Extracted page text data
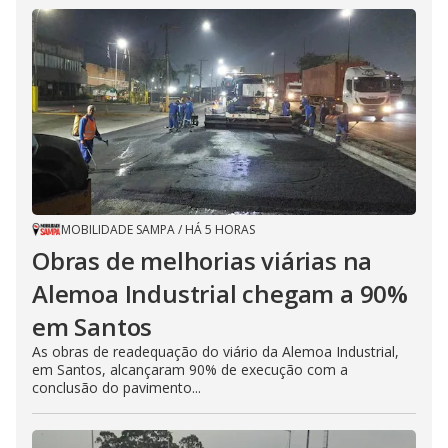
MOBILIDADE SAMPA
/
HÁ 5 HORAS
Obras de melhorias viárias na
Alemoa Industrial chegam a 90%
em Santos
As obras de readequação do viário da Alemoa Industrial,
em Santos, alcançaram 90% de execução com a
conclusão do pavimento...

* [Directions]: Please transcribe the lines from the one containing "Alemoa Industrial chegam a 90%" through the last line of the records. Include both ends and nothing else.

* [Reply]:
Alemoa Industrial chegam a 90%
em Santos
As obras de readequação do viário da Alemoa Industrial,
em Santos, alcançaram 90% de execução com a
conclusão do pavimento...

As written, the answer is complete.